Sunday, April 18, 2010

Tart status

Things have been pretty quiet on this list lately, mostly because I've been taking somewhat of a break from working on Tart, hoping to get my creative batteries recharged. After two and a half years of working on it, I figure a vacation is in order. Also, I've found that stepping away from a project is sometimes an effective way to deal with intractable problems, as you often get a new insight by getting some distance from the problem. In fact, I can already see a couple of minor things I'd like to change.

In terms of garbage collection, I did make a some progress on tracing of stack roots. I was able to write a garbage collection "strategy" plugin for LLVM that lets me generate a stack frame descriptor for each function. For example, take the following test function:

def f3 {
  var a = "S3a";
  var b = "S3b";
  var c = b;
  f4();
}

The stack frame descriptor for this function looks like this (in assembly):

        .align  8
.Lgc_stack1:
        .quad   -8
        .quad   -16
        .quad   -24
        .quad   1

This contains three entries, followed by a end-of-list entry that has the low bit set. It says that there are 3 stack roots at offsets -8, -16 and -24 from the base pointer.

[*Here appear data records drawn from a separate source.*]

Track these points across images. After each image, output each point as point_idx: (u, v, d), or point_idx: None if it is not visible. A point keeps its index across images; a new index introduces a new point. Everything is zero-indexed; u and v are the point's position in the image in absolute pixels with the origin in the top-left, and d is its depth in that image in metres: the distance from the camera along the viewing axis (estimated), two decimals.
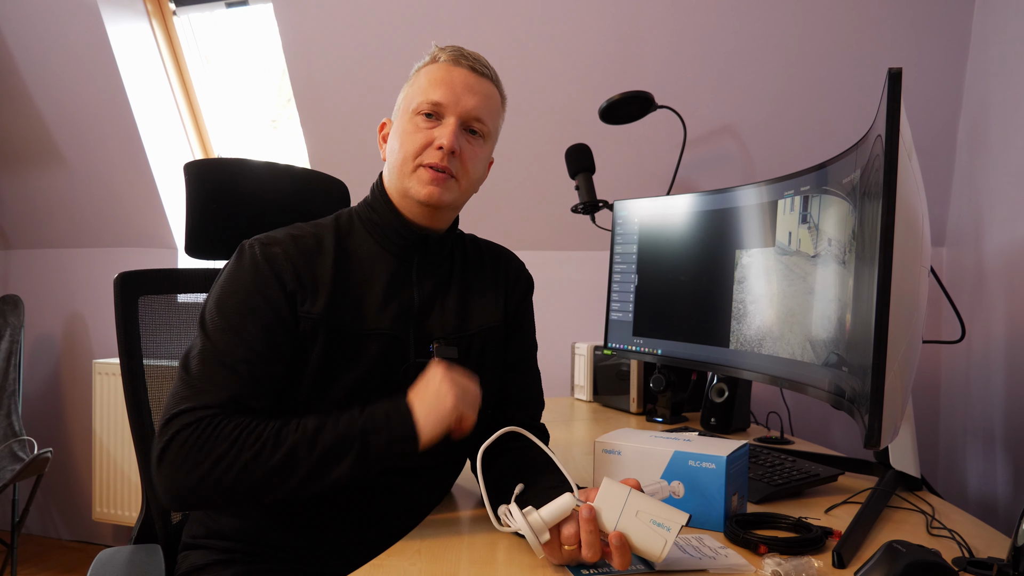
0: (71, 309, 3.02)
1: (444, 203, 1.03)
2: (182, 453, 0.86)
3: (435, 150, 1.01)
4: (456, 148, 1.01)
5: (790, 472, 1.18)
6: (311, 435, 0.88)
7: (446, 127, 1.01)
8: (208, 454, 0.86)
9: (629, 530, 0.78)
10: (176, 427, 0.87)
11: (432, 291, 1.08)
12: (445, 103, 1.02)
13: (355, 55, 2.32)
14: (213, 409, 0.88)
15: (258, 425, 0.88)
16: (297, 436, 0.88)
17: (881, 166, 0.86)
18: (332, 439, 0.88)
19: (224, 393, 0.90)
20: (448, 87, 1.02)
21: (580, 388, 2.11)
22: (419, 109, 1.02)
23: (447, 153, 1.00)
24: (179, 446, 0.86)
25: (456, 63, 1.04)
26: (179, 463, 0.86)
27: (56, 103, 2.71)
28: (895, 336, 0.84)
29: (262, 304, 0.96)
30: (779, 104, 2.04)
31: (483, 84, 1.05)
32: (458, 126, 1.02)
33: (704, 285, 1.48)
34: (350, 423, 0.90)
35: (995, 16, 1.70)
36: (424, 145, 1.01)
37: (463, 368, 0.96)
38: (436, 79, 1.03)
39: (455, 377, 0.93)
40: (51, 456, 2.50)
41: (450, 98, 1.02)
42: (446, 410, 0.91)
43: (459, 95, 1.02)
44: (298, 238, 1.02)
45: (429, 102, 1.02)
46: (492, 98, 1.06)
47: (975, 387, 1.75)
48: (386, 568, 0.82)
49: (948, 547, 0.90)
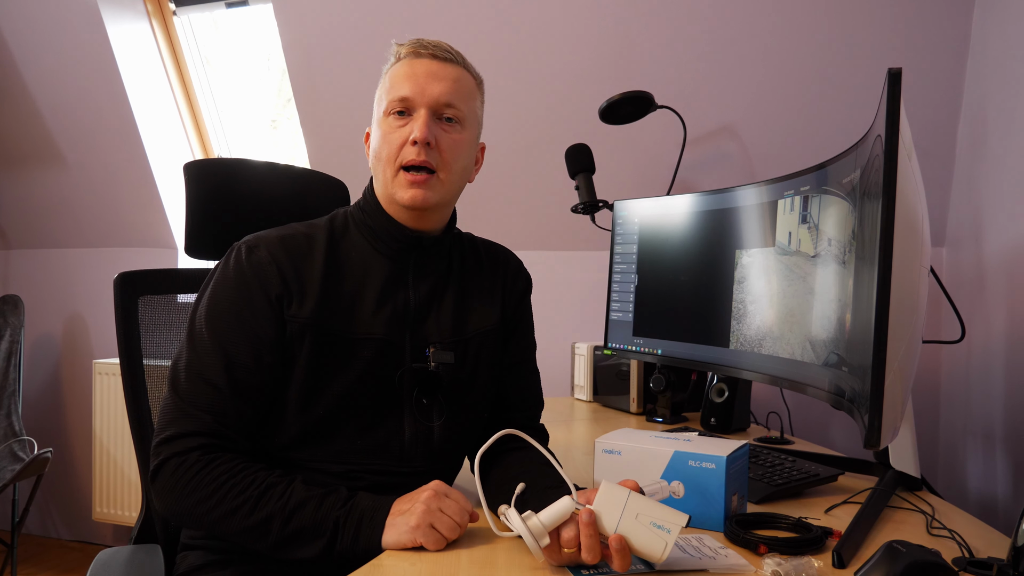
0: (71, 309, 3.02)
1: (430, 203, 1.01)
2: (169, 484, 0.91)
3: (411, 146, 0.99)
4: (431, 139, 0.99)
5: (790, 472, 1.18)
6: (290, 510, 0.88)
7: (417, 120, 1.00)
8: (191, 493, 0.90)
9: (629, 533, 0.78)
10: (165, 454, 0.92)
11: (429, 294, 1.07)
12: (411, 96, 1.00)
13: (355, 55, 2.32)
14: (200, 439, 0.92)
15: (245, 477, 0.90)
16: (276, 506, 0.88)
17: (881, 166, 0.86)
18: (307, 522, 0.88)
19: (207, 417, 0.93)
20: (412, 80, 1.01)
21: (580, 388, 2.11)
22: (389, 109, 1.02)
23: (422, 146, 0.99)
24: (167, 476, 0.91)
25: (417, 55, 1.03)
26: (167, 491, 0.92)
27: (56, 103, 2.71)
28: (895, 336, 0.84)
29: (246, 312, 0.97)
30: (779, 104, 2.04)
31: (448, 69, 1.03)
32: (429, 116, 1.00)
33: (704, 285, 1.48)
34: (327, 512, 0.88)
35: (995, 16, 1.70)
36: (400, 144, 1.00)
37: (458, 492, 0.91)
38: (400, 75, 1.02)
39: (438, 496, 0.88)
40: (51, 456, 2.50)
41: (415, 90, 1.00)
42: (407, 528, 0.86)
43: (424, 85, 1.01)
44: (287, 238, 1.02)
45: (397, 99, 1.01)
46: (460, 81, 1.04)
47: (975, 387, 1.75)
48: (386, 568, 0.82)
49: (948, 547, 0.90)
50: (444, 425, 1.06)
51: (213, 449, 0.93)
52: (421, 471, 1.04)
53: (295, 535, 0.88)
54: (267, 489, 0.89)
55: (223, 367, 0.95)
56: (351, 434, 1.01)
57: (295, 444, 0.99)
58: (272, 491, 0.89)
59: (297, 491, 0.90)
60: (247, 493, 0.89)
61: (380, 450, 1.02)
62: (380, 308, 1.02)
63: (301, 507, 0.88)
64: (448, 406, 1.06)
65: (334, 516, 0.88)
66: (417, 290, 1.06)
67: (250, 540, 0.90)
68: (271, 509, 0.88)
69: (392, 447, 1.02)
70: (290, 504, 0.88)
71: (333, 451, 1.00)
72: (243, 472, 0.91)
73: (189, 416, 0.93)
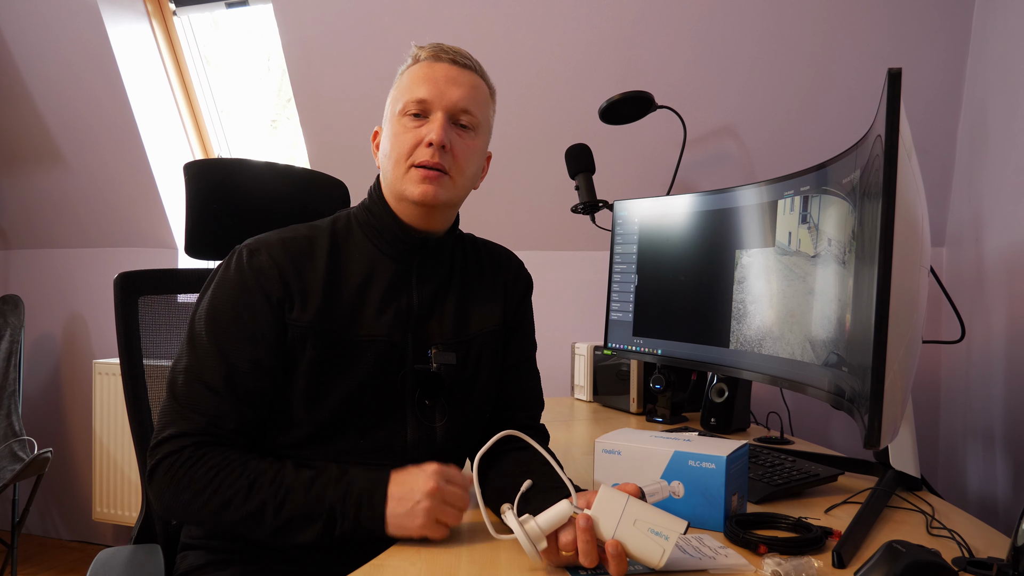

I wrote a test program that simply prints out the stack roots instead of doing actual collections, and here's what I see for this function:

Found frame 0x7fffd6826f50, return 0x40110d
Found var in frame 0x7fffd6826f50, offset -008 addr 0x7fffd6826f48 value 0x408010
Found var in frame 0x7fffd6826f50, offset -016 addr 0x7fffd6826f40 value 0x408040
Found var in frame 0x7fffd6826f50, offset -024 addr 0x7fffd6826f38 value 0x408040

Here's what the assembly for the function looks like:

        .type   GCTraceTest.f3,@function
GCTraceTest.f3:                         # @GCTraceTest.f3
.Leh_func_begin6:
.Lfunc_begin4:
.Llabel48:
# BB#0:                                 # %entry
        pushq   %rbp
.Llabel44:
        movq    %rsp, %rbp
.Llabel45:
        subq    $32, %rsp
.Llabel46:
        movq    $0, -8(%rbp)
        movq    $0, -16(%rbp)
        movq    $0, -24(%rbp)
.Llabel49:
        movq    $.string3, -8(%rbp)     # GCTraceTest.tart:24:8
.Llabel50:
        movq    $.string4, -16(%rbp)    # GCTraceTest.tart:25:8
.Llabel51:
        movq    $.string4, -24(%rbp)    # GCTraceTest.tart:26:8
.Llabel52:
        movq    (%rdi), %rax            # GCTraceTest.tart:27:4
        callq   *88(%rax)               # GCTraceTest.tart:27:4
.Llabel47:                              # GCTraceTest.tart:27:4
.Llabel53:
        addq    $32, %rsp               # GCTraceTest.tart:28:2
        popq    %rbp                    # GCTraceTest.tart:28:2
        ret                             # GCTraceTest.tart:28:2

In the above assembly, the label "Llabel47" defines a post-call safe point, meaning that from this function's point of view, a garbage collection could occur during the call that immediately precedes that label. There is a static map that contains an entry for "Llabel47" and maps it to the stack frame descriptor shown earlier. The stack walker uses the frame pointer to find the return address of the calling function, and looks that up in the map. It then gets the caller's frame pointer, and uses the offsets in the stack frame descriptor to find the locations of the variables containing stack roots.